Visite d’un container transformé en local

C’est donc une entreprise de conception de système de drone et de traitement de données aériennes. Ses activités de recherche et de développement sont axées sur la conception de drones longue portée et intelligents ainsi que l’agriculture de précision. Ses domaines de service sont l’urbanisme et la protection environnementale, l’agriculture de précision, la solution pour les compagnies minières et BTP, la conception de système de drone. Et en visitant le laboratoire de FasoDrone, le directeur du FBDES, Blaise Parfait Kiemdé, a laissé entendre que le Burkina Faso dispose de nos jours de jeunes talentueux et compétents à même de construire des avions.

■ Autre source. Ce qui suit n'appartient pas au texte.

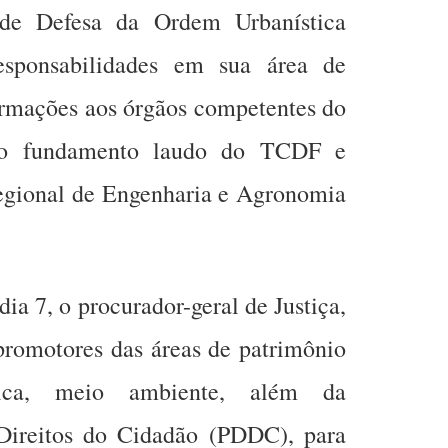
 de Defesa da Ordem Urbanística
esponsabilidades em sua área de
formações aos órgãos competentes do
omo fundamento laudo do TCDF e
gional de Engenharia e Agronomia
dia 7, o procurador-geral de Justiça,
romotores das áreas de patrimônio
tica, meio ambiente, além da
 Direitos do Cidadão (PDDC), para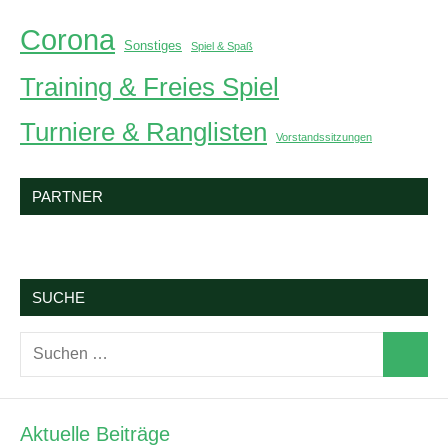
Corona
Sonstiges
Spiel & Spaß
Training & Freies Spiel
Turniere & Ranglisten
Vorstandssitzungen
PARTNER
SUCHE
Suchen
Suchen
nach:
Aktuelle Beiträge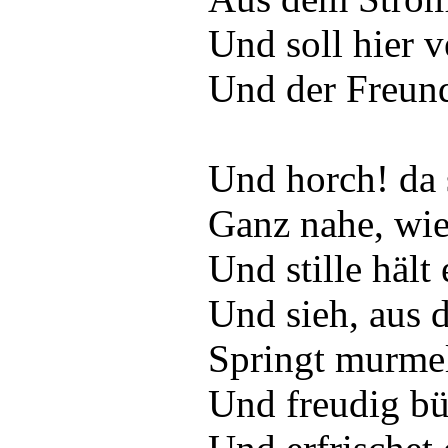
Und soll hier 
Und der Freund 
Und horch! da s
Ganz nahe, wie
Und stille hält 
Und sieh, aus 
Springt murmel
Und freudig büc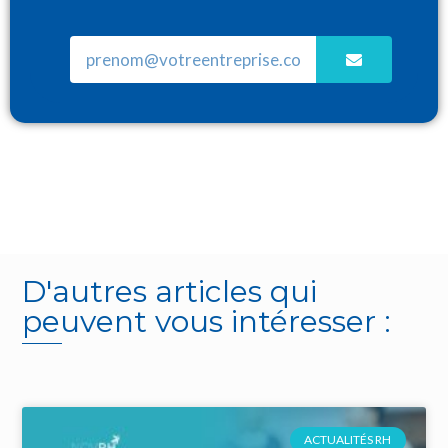
D'autres articles qui
peuvent vous intéresser :
ACTUALITÉS RH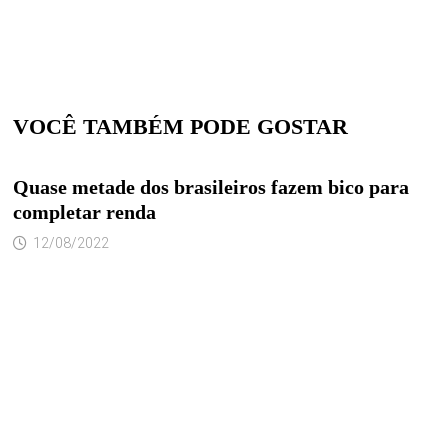
VOCÊ TAMBÉM PODE GOSTAR
Quase metade dos brasileiros fazem bico para
completar renda
12/08/2022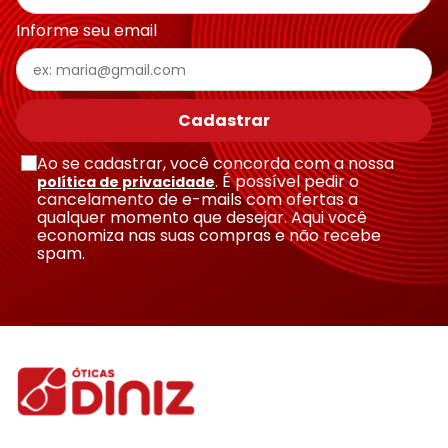
Informe seu email
Escreva uma avaliação
Cadastrar
Ao se cadastrar, você concorda com a nossa
. É possível pedir o
política de privacidade
cancelamento de e-mails com ofertas a
qualquer momento que desejar. Aqui você
economiza nas suas compras e não recebe
Enviar avaliação
spam.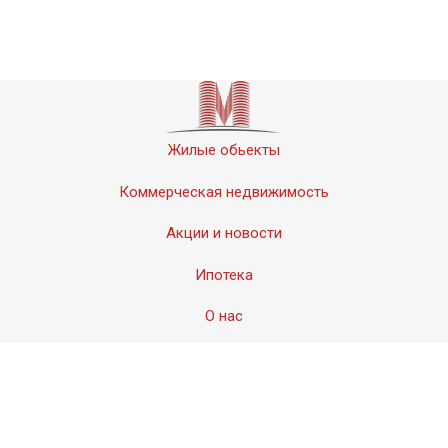
Жилые обьекты
Коммерческая недвижимость
Акции и новости
Ипотека
О нас
Контакты
© 2011-2020 «Мервинский». Все права защищены.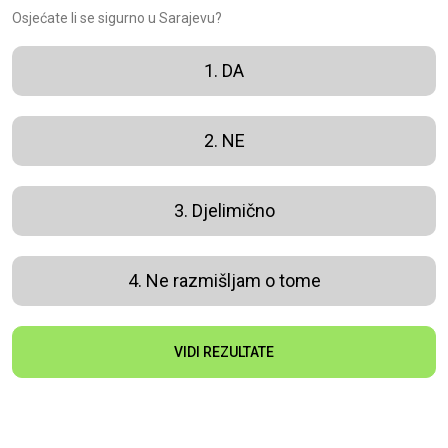
Osjećate li se sigurno u Sarajevu?
1. DA
2. NE
3. Djelimično
4. Ne razmišljam o tome
VIDI REZULTATE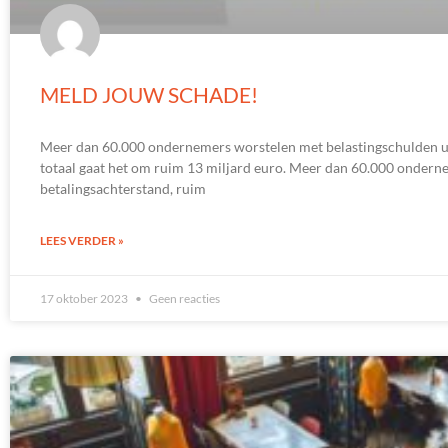
MELD JOUW SCHADE!
Meer dan 60.000 ondernemers worstelen met belastingschulden uit
totaal gaat het om ruim 13 miljard euro. Meer dan 60.000 onder
betalingsachterstand, ruim
LEES VERDER »
17 oktober 2023
Geen reacties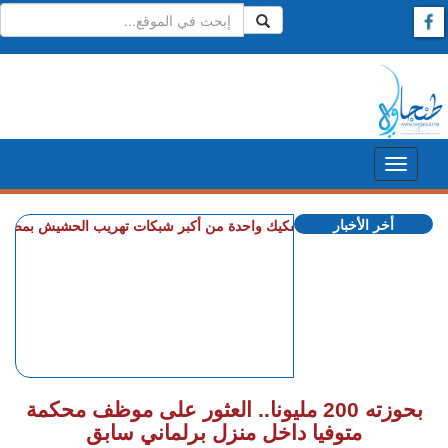
أخر الأخبار
+ إسبانيا.. تفكيك واحدة من أكبر شبكات تهريب الحشيش بمصادرة 10 أطنان واعتقال 57 شخصا (فيديو)
بحوزته 200 مليونا.. العثور على موظف محكمة
متوفيا داخل منزل برلماني سابق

Il a également mentionné que l’Etat a alloué 10 milliards FCFA sur 5 ans pour soutenir les startups, faisant du Burkina Faso le seul pays de la sous-région à accorder un tel financement.

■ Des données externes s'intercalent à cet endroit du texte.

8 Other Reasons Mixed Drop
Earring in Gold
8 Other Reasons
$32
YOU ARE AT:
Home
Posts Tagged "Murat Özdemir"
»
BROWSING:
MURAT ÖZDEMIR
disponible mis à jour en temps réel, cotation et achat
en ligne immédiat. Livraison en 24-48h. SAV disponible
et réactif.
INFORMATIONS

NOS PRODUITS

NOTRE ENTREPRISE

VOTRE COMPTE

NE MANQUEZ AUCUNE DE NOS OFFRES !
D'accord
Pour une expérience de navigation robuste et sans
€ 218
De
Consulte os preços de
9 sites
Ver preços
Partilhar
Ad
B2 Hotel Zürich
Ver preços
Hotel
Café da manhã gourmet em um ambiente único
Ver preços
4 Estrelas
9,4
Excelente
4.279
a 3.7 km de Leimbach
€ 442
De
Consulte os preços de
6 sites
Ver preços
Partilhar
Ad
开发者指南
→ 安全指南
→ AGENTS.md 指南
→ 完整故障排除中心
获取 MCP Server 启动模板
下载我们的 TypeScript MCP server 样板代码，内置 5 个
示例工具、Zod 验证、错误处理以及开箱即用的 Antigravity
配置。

Le Directeur des Innovations de la BCB, Soumaila Ouattara (en face) admirant les produits de Rco Prestige BF

L’équipe du jour a également visité ECO PRESTIGE/BF, une unité de production d’emballages biodégradables, avant de rejoindre Kamsonghin pour découvrir des produits développés par Mas Distribution. Il s’agit d’Applimaq, un logiciel de gestion de bar-restaurant ; d’Applicave, un logiciel de gestion de cave et d’Applistock, un logiciel de gestion de stock. Pour le responsable de Mas Distribution, Gustave Sam, leurs applications permettent à plus de 200 clients, dont la plupart relèvent du secteur informel, de passer de la gestion artisanale à celle informatisée.

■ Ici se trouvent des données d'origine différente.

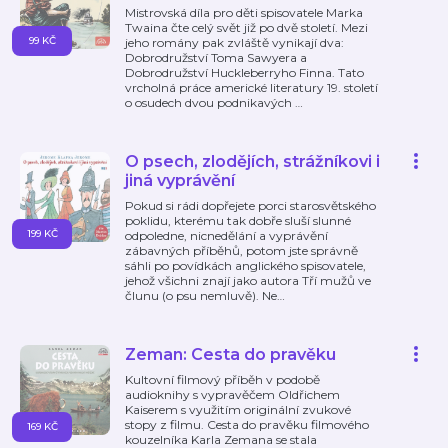
Mistrovská díla pro děti spisovatele Marka
Twaina čte celý svět již po dvě století. Mezi
99 KČ
jeho romány pak zvláště vynikají dva:
Dobrodružství Toma Sawyera a
Dobrodružství Huckleberryho Finna. Tato
vrcholná práce americké literatury 19. století
o osudech dvou podnikavých
…
O psech, zlodějích, strážníkovi i
jiná vyprávění
Pokud si rádi dopřejete porci starosvětského
poklidu, kterému tak dobře sluší slunné
199 KČ
odpoledne, nicnedělání a vyprávění
zábavných příběhů, potom jste správně
sáhli po povídkách anglického spisovatele,
jehož všichni znají jako autora Tří mužů ve
člunu (o psu nemluvě). Ne
…
Zeman: Cesta do pravěku
Kultovní filmový příběh v podobě
audioknihy s vypravěčem Oldřichem
Kaiserem s využitím originální zvukové
stopy z filmu. Cesta do pravěku filmového
169 KČ
kouzelníka Karla Zemana se stala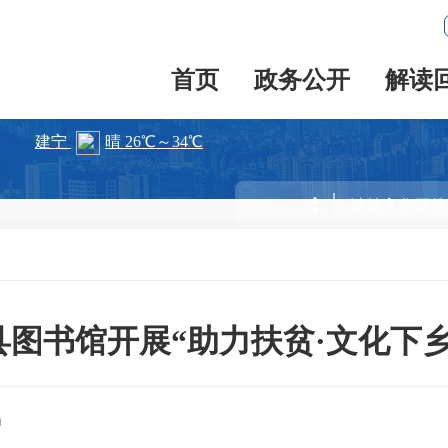
首页
政务公开
解读
县图书馆开展“助力扶贫·文化下乡
局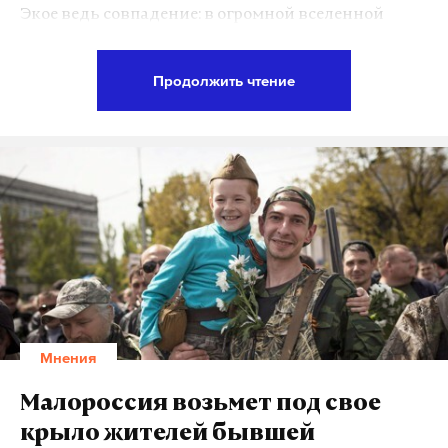
Экое ведь совпадение: в огромной вселенной
гигантский раскаленный шар миллион лет назад
пролетел куда-то, а тут ты, мизерный, можно
Продолжить чтение
сказать, микроскопический, идешь себе и вдруг
застал его движение. На секунду вы пересеклись,
а могли ведь и не пересечься никогда. Не зря в
такие моменты принято что-то просить у
вселенной. То же самое происходит и с вирусными
роликами. В нужное время в нужном месте
человек снимает какую-то фигню, как он,
например, орет «язь!!!» на всю реку, и все – ролик
случайным образом попадает в какой-то нерв
этой живой сети пользователей и становится
Мнения
популярным. Его репостят, ретвитят, пародируют,
склеивают из него дабстеп-треки, вставляют в
Малороссия возьмет под свое
«ютуб-пупы».
крыло жителей бывшей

Le Directeur général du Cabinet Eminence Afrique, Mandiali Lompo, promoteur de l’événement, s’est dit édifié de découvrir le talent et le génie de jeunes qui ont osé et qui sont en train de construire, aujourd’hui, des entreprises. Celles-ci seront certainement des empires dans le futur. M. Lompo a appelé à un accompagnement soutenu des autorités, mais également des institutions financières pour faire de « Digital start-up week » une manifestation de grande envergure et de renommée internationale pour que la jeunesse entreprenante et innovante puisse être révélée et que celle désespérée retrouve ses repères et comprenne que tout est possible. Quant à l’expert international Mondher Khanfir, guest speaker de la première édition, il s’est également réjoui du travail très important au niveau des startups qui ont la maîtrise de leurs sujets.